A partir desse prêmio, o estudante conheceu os programas de ciência cidadã da Nasa, incluindo o Caça-asteroide. “Quando participou a primeira vez, se apaixonou. Ano passado, ele recebeu medalha de prata em Brasília, na semana de Ciência e Tecnologia, por causa das detecções”, disse a mãe orgulhosa. Miguel já detectou 56 asteroides preliminares e já catalogou mais de 200 exoplanetas. “Ele tem hiperfoco nas ciências aeroespaciais e o projeto de vida dele é ser Engenheiro Aeroespacial, formado pelo ITA, para criar novas tecnologias para melhorar a vida da humanidade. Agora, ele afirma que depois de formado pelo ITA vai criar a NASA brasileira, pois ‘o nosso país tem profissionais excelentes e tecnologia de ponta, além de locais com melhores condições de lançamento de foguetes’”.
Para Josiane, as crianças autistas superdotadas possuem um perfil único, uma vez que suas habilidades extraordinárias coexistem com os desafios. “Apesar de suas altas habilidades, essas crianças enfrentam dificuldades significativas em áreas como a comunicação social, a interação com os outros e a regulação emocional. Há um equívoco de que uma criança autista que é superdotada deve ser ‘autossuficiente’ ou que não precisa de ajuda, sendo que, na verdade, elas necessitam tanto de suporte quanto outras crianças, só que em áreas diferentes”, a mãe ressaltou.
A coordenadora de gestão pedagógica destacou que é importante que os alunos recebam um suporte personalizado que reconheçam suas habilidades e também dificuldades. “Romper estereótipos e ‘rótulos’ é essencial, pois ao valorizar a diversidade dessas crianças criamos um ambiente acolhedor e estimulante para que elas se desenvolvam integralmente e alcancem seu pleno potencial podendo contribuir e muito para toda a sociedade. Não é um laudo que define o futuro de uma criança, é o que fazemos a partir dele, e isso envolve todos”, finalizou.
Como identificar uma criança superdotada?
De repente, a criança com menos de três anos começa a ler palavras, contar até 100 e falar outra língua. Ao se deparar com essas situações, alguns pais ficam assustados com o rápido desempenho dos pequenos. Mas, o que eles estão vendo pode ser um caso de superdotação. Segundo a neuropsicóloga Deborah Moss, mestre em psicologia do desenvolvimento (USP), esse conceito está relacionado com uma habilidade “natural”, diferente de quando você treina e consegue ter um bom desempenho.

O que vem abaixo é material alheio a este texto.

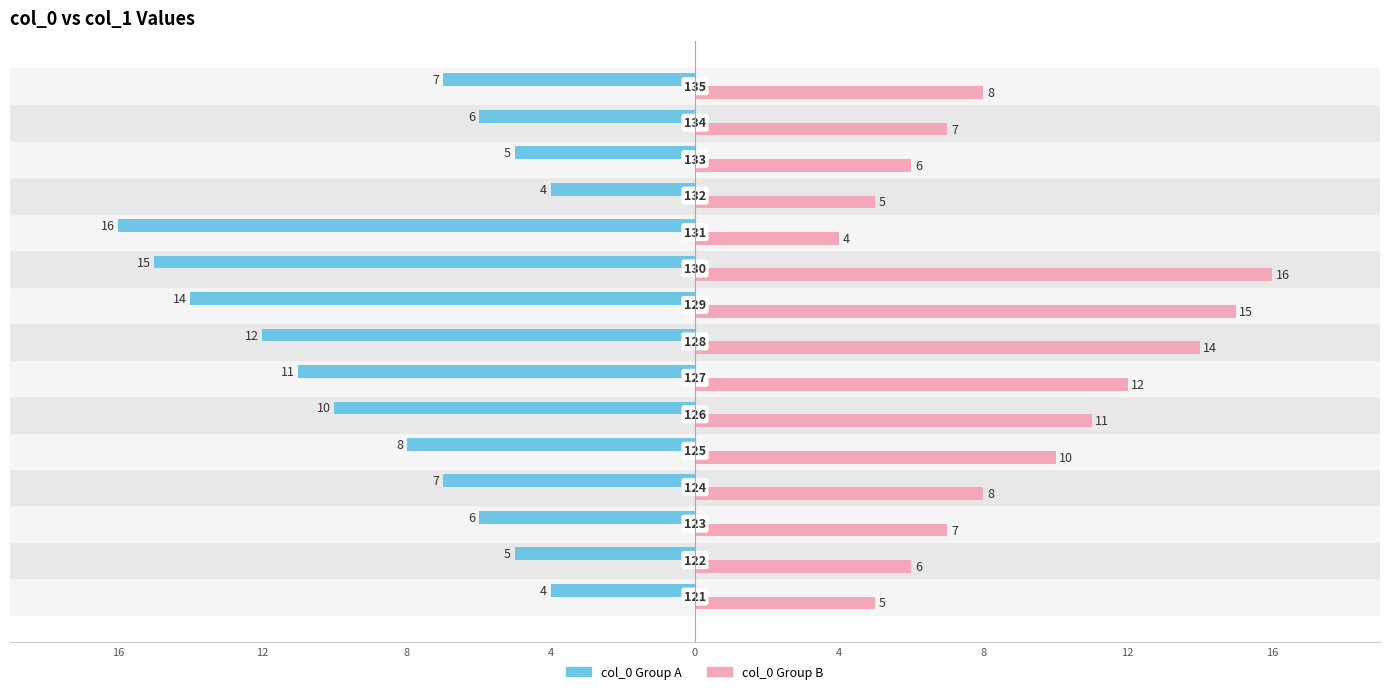

What are all the series names shown in the legend?

col_0 Group A, col_0 Group B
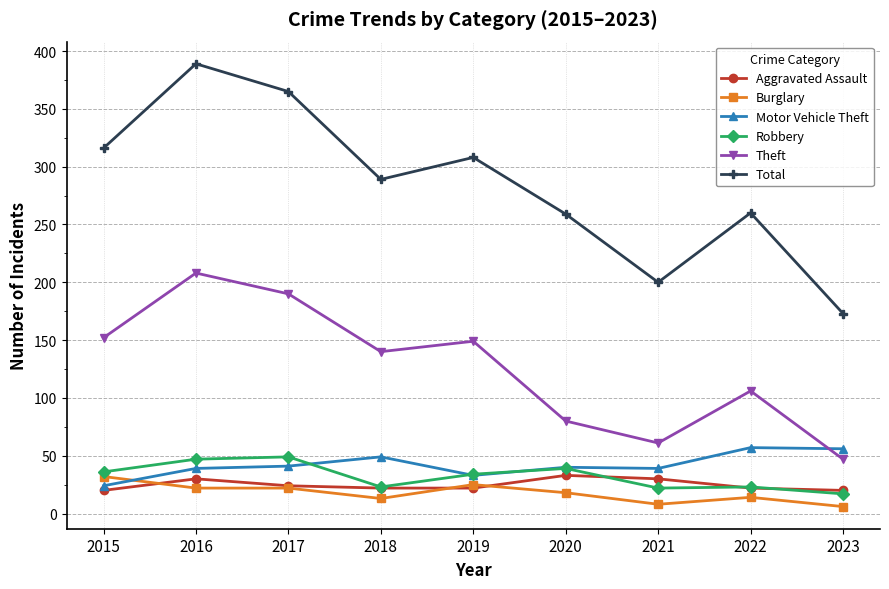

Which series has the largest total across all categories?

Total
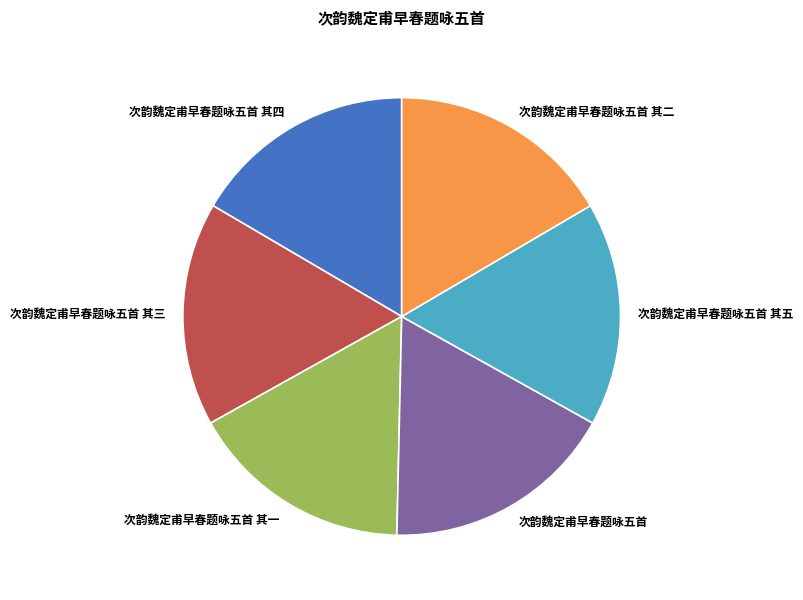

What is the largest slice in the pie chart?

次韵魏定甫早春题咏五首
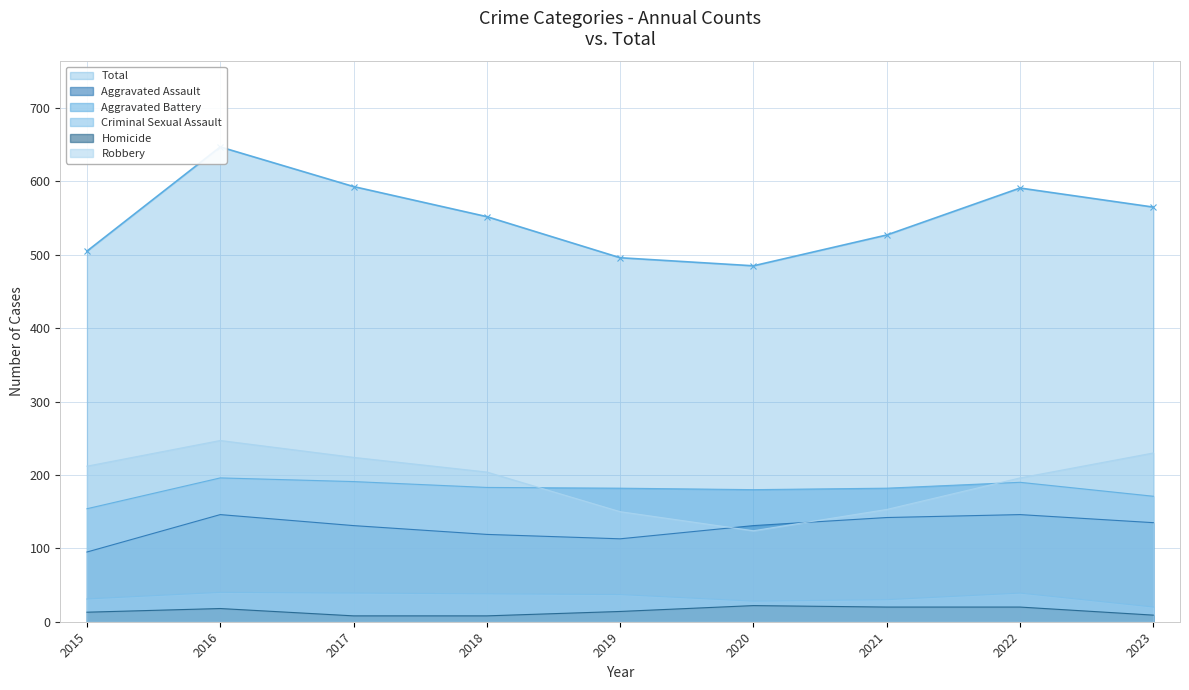

Which label corresponds to the largest value in the chart?

2016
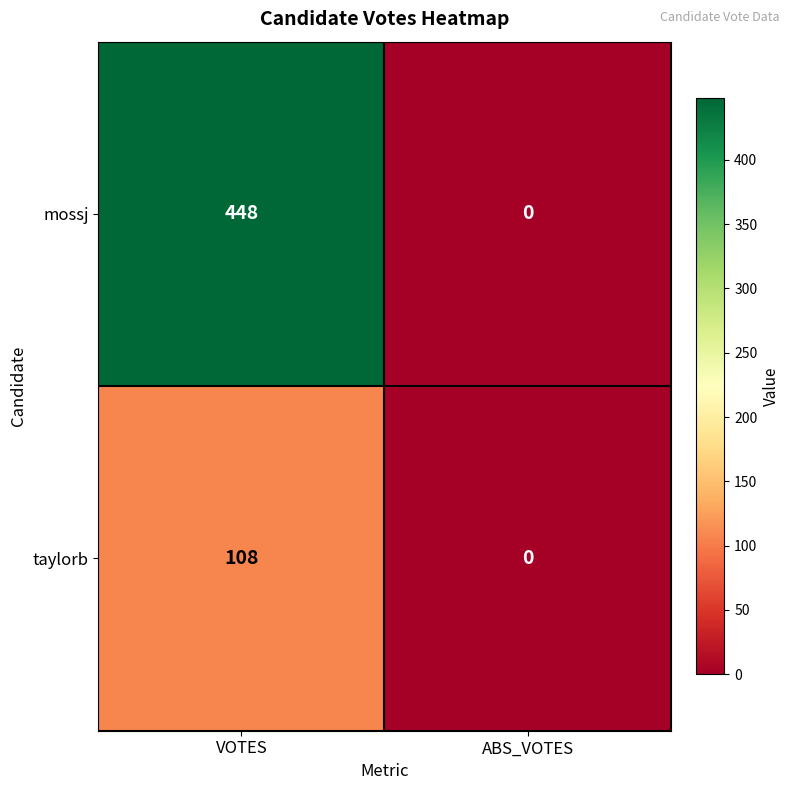

Which category has the highest value across all series?

VOTES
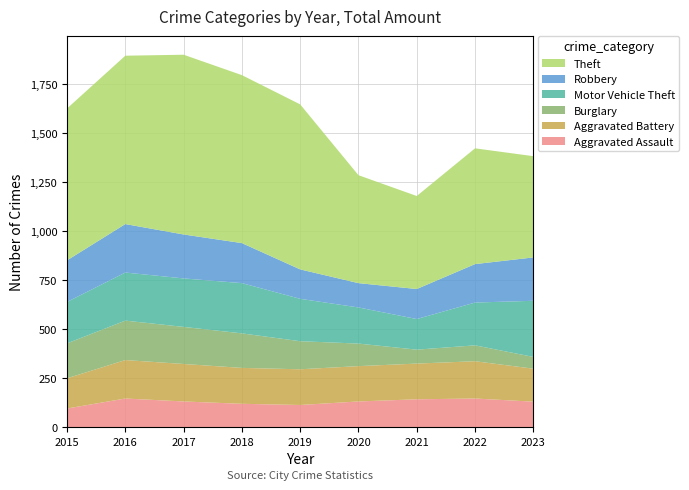

Reading left to right, what are all the values shown in this chart?

Aggravated Assault: 2015=95	2016=146	2017=131	2018=119	2019=113	2020=131	2021=142	2022=146	2023=130
Aggravated Battery: 2015=154	2016=196	2017=191	2018=183	2019=182	2020=180	2021=182	2022=190	2023=168
Burglary: 2015=178	2016=201	2017=189	2018=176	2019=143	2020=115	2021=71	2022=81	2023=60
Motor Vehicle Theft: 2015=211	2016=245	2017=247	2018=256	2019=216	2020=184	2021=156	2022=218	2023=286
Robbery: 2015=212	2016=247	2017=224	2018=204	2019=150	2020=124	2021=153	2022=196	2023=221
Theft: 2015=774	2016=858	2017=916	2018=856	2019=841	2020=550	2021=474	2022=590	2023=516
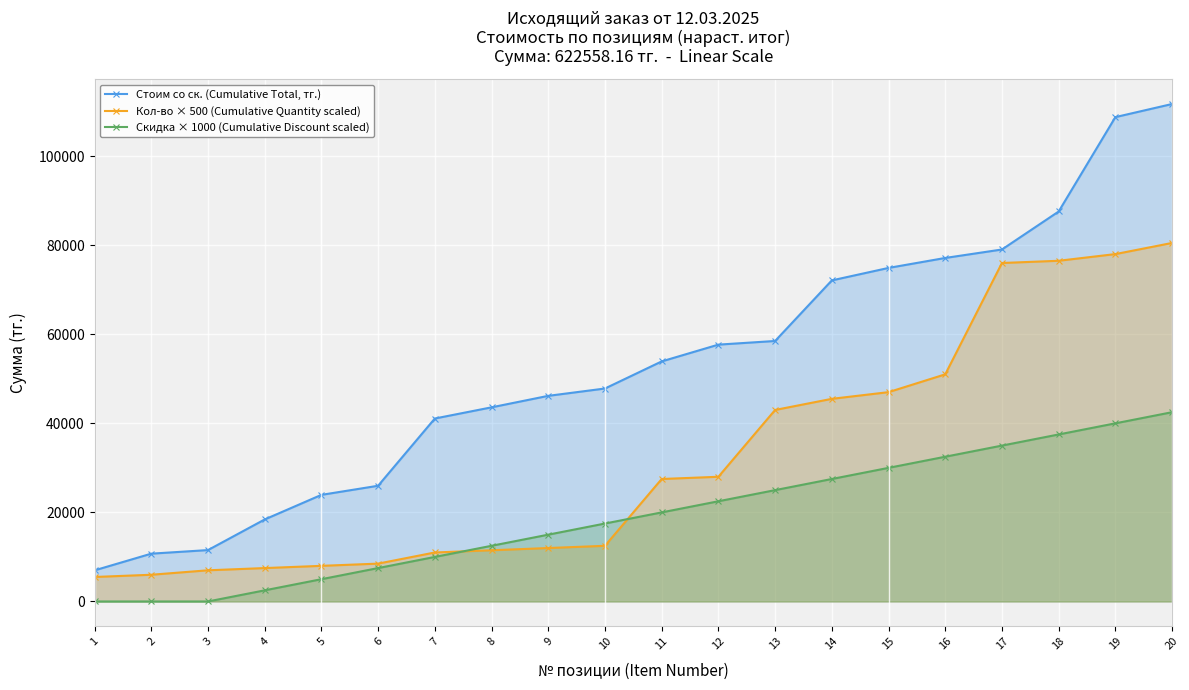

Is it true that Стоим со ск. (Cumulative Total, тг.) equals 42482.3 at 17?

False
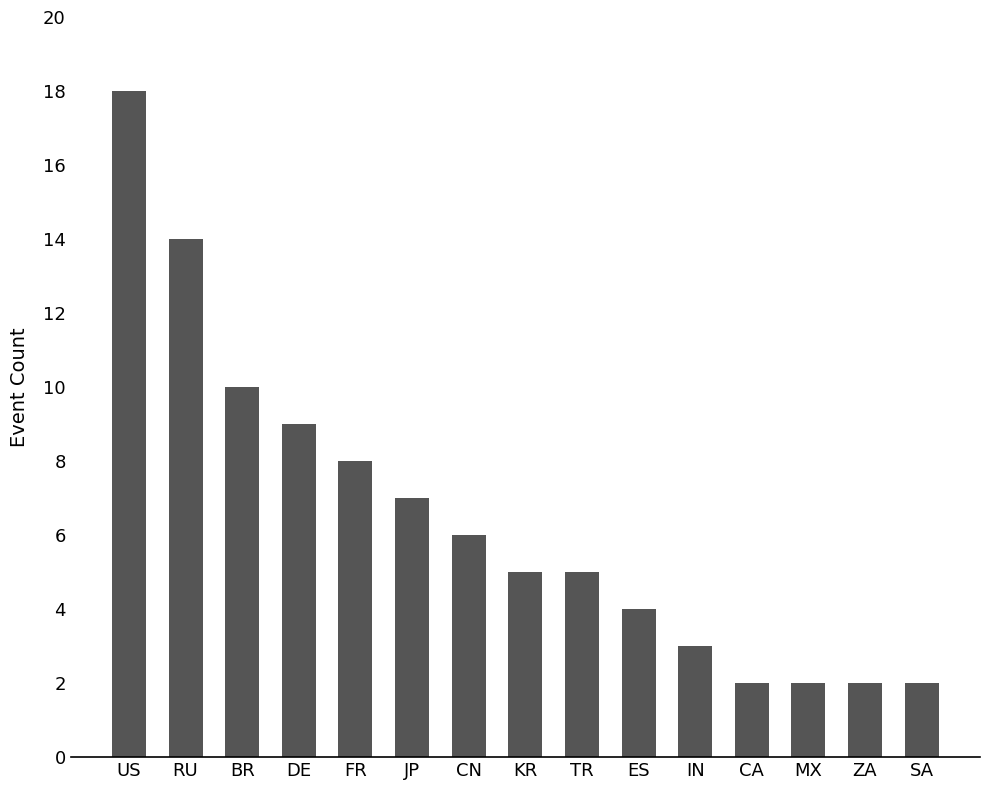

Is it true that the value at BR is 10?

True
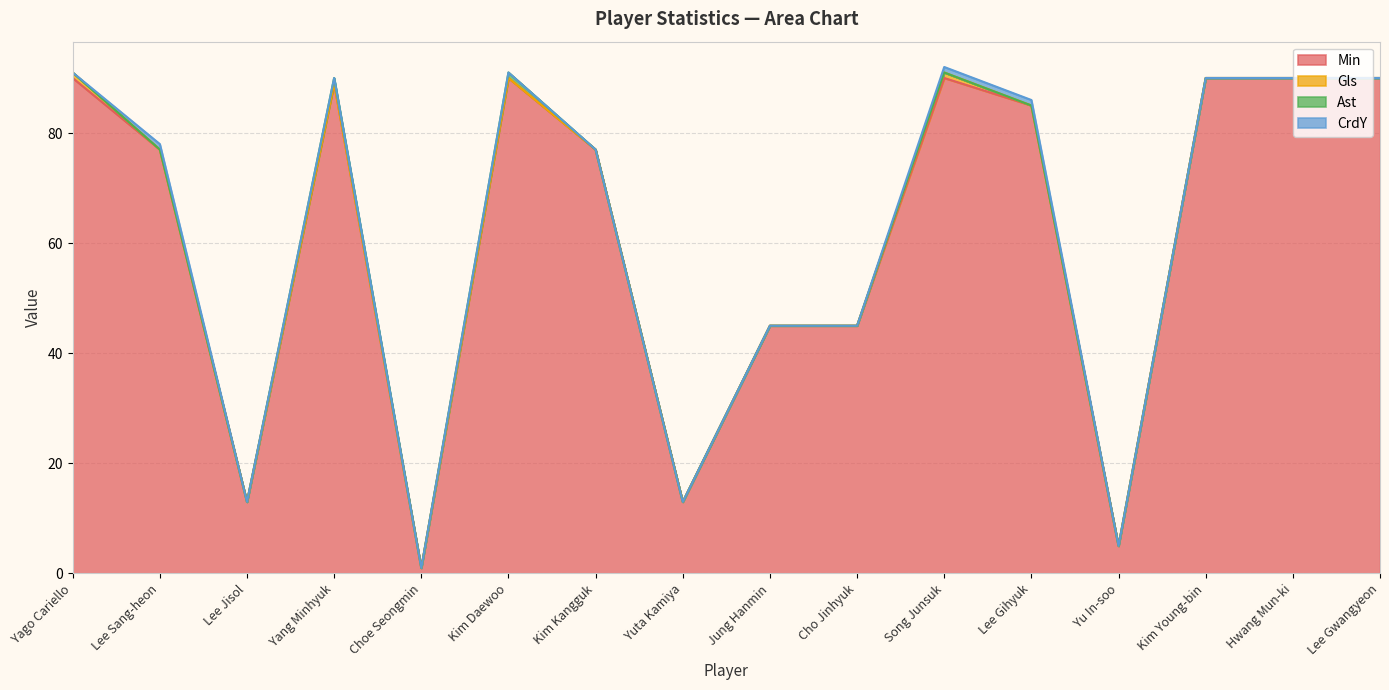

What is the maximum value for Min?

90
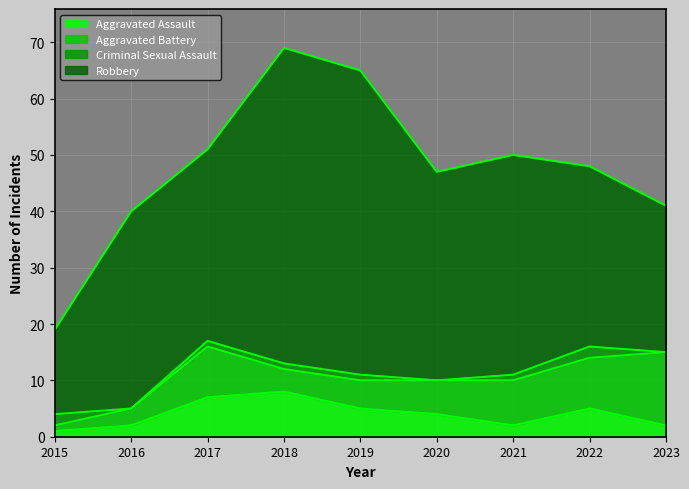

Between which two adjacent categories do Criminal Sexual Assault and Aggravated Assault first intersect?

2015 and 2016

No entanto, é de extrema importância que essas crianças sejam estimuladas adequadamente. “Essas pessoas têm áreas do cérebro mais desenvolvidas e, por isso, também precisam ser mais estimuladas desde pequenas. Por exemplo, precisarão de um trabalho de inclusão na escola, pois esse desempenho acaba interferindo na questão do estímulo e do interesse. Se tudo for muito fácil, a criança fica desmotivada e acaba tendo problemas de comportamento”, diz.
Caso não sejam identificadas cedo, elas podem até mesmo cair no desempenho, simplesmente por falta de estímulo. Na opinião da neuropediatra, infelizmente, o Brasil não está preparado para identificar essas crianças. “Algumas escolas investem nisso, mas ainda são minoria. Esse alto desempenho já aparece na infância, então, mesmo num contexto familiar, essas crianças costumam destoar. Não é difícil, mesmo para pessoas leigas, perceberem as diferenças. Por isso, a orientação é buscar, em um primeiro momento, um neurologista para fazer uma avaliação e os encaminhamentos”, completa.
Um dos instrumentos utilizados para a “medição da inteligência” é o teste QI. “São testes de várias habilidades cognitivas que fazem essa medição. Quando falamos que uma pessoa é superdotada, estamos nos relacionando a altas habilidades, que pode ser em uma ou mais áreas.
Normalmente, são pessoas que têm um desempenho muito maior, mais rapidez e respostas mais elaboradas quando comparadas às outras da mesma faixa etária. As pesquisas ainda são muito inconclusivas em relação às causas, mas alguns estudos falam em questão genética”, explica a neuropsicóloga.